8 декабря 2008 — 18 августа 2009

[1] Очерк опубликован в 11 и 12 книжках ‘Русских Записок’ за 1916.
[2] Высота страницы 12,7 см (5 дюймов), ширина разворота 16,5 см (6,5 дюймов). На левой странице этого разворота — список продуктов и товаров на 7 рублей 7 копеек, приобретенных писателем 27 мая неизвестно какого года.
[3] Приношу благодарность исследователю Андрею Макарову, хранителю рукописей Крюкова Марине Анатольевне Котенко, архивистам-библиотекарям фонда Ольге Николаевне и Наталье Борисовне (из скромности не назвавших своих фамилий). Особая благодарность ‘Грамматическому словарю русского языка’ А. А. Зализняка (М, 1980).
[4] См. факсимильные страницы в книге: Федор Крюков. Булавинский бунт (1707-1708). М., 2004.
[5] Большой толковый словарь Донского казачества. М, 2003.
[6] Последние передаются, то как », то как графические двойники ‘и‘ или ‘ы‘.
[7] См. Полное собрание русских летописей. М., 2001. Т. 2. Л. 245. Ст. 716.
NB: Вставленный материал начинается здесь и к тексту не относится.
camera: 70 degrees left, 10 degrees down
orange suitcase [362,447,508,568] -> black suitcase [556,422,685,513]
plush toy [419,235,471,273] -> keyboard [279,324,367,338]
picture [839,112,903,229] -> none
[8] В стихах, написанных в 1848 году смотрителем (директором) Верхнеудинского уездного училища Дмитрием Давыдовым (он был племянником Дениса Давыдова) ‘Думы беглеца на Байкале’, первая строка звучит ‘Славное море — привольный Байкал’. С середины 1850-х, когда нерчинские каторжники распели это стихотворение, утвердился вариант ‘Славное море — священный Байкал’. Вариант, который предлагает Ф. Д. Крюков, и уникален своей китежской реминисценцией (видимо, так это пели в ‘Крестах’) и обладает небанальной поэтической мощью.
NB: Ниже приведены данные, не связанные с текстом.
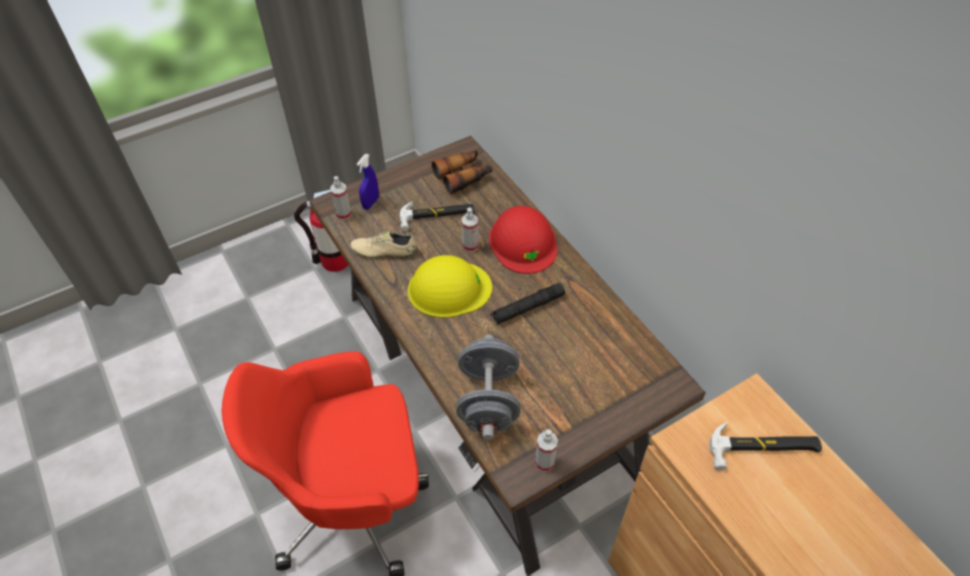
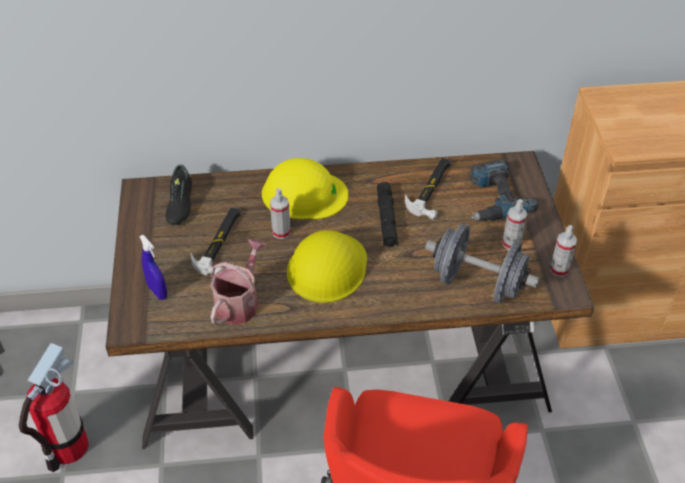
camera: 65 degrees left, 5 degrees down
spray bottle [330,176,352,220] -> spray bottle moved to [502,199,527,250]
beige shoe [350,231,416,258] -> watering can [210,239,266,325]
binoculars [432,150,492,195] -> black shoe [166,164,192,225]
red hard hat [489,206,557,274] -> yellow hard hat [262,158,349,219]
hammer [709,422,822,471] -> hammer moved to [405,158,452,220]
none -> power drill [469,160,539,221]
[9] Федор Крюков не скрывал от друзей, что с 1911 года он, следуя Толстому, работает над казачьим романом-эпопеей. Сергей Серапин напишет: ‘Федор Дмитриевич несомненно унес в могилу ‘Войну и мир’ нашего времени, которую он уже задумывал, он, испытавший весь трагизм и все величие этой эпопеи на своих плечах…’ (С. Серапин. Памяти Ф. Д. Крюкова. ‘Сполох’. — Мелитополь. 5 сентября 1920). Ошибся автор некролога лишь в одном: роман был не только задуман, но и почти дописан.
[10] Об этом см.: Зеев Бар-Селла »Тихий Дон’ против Шолохова’ в сб. ‘Загадки и тайны ‘Тихого Дона», Самара, 1996. С. 136-141.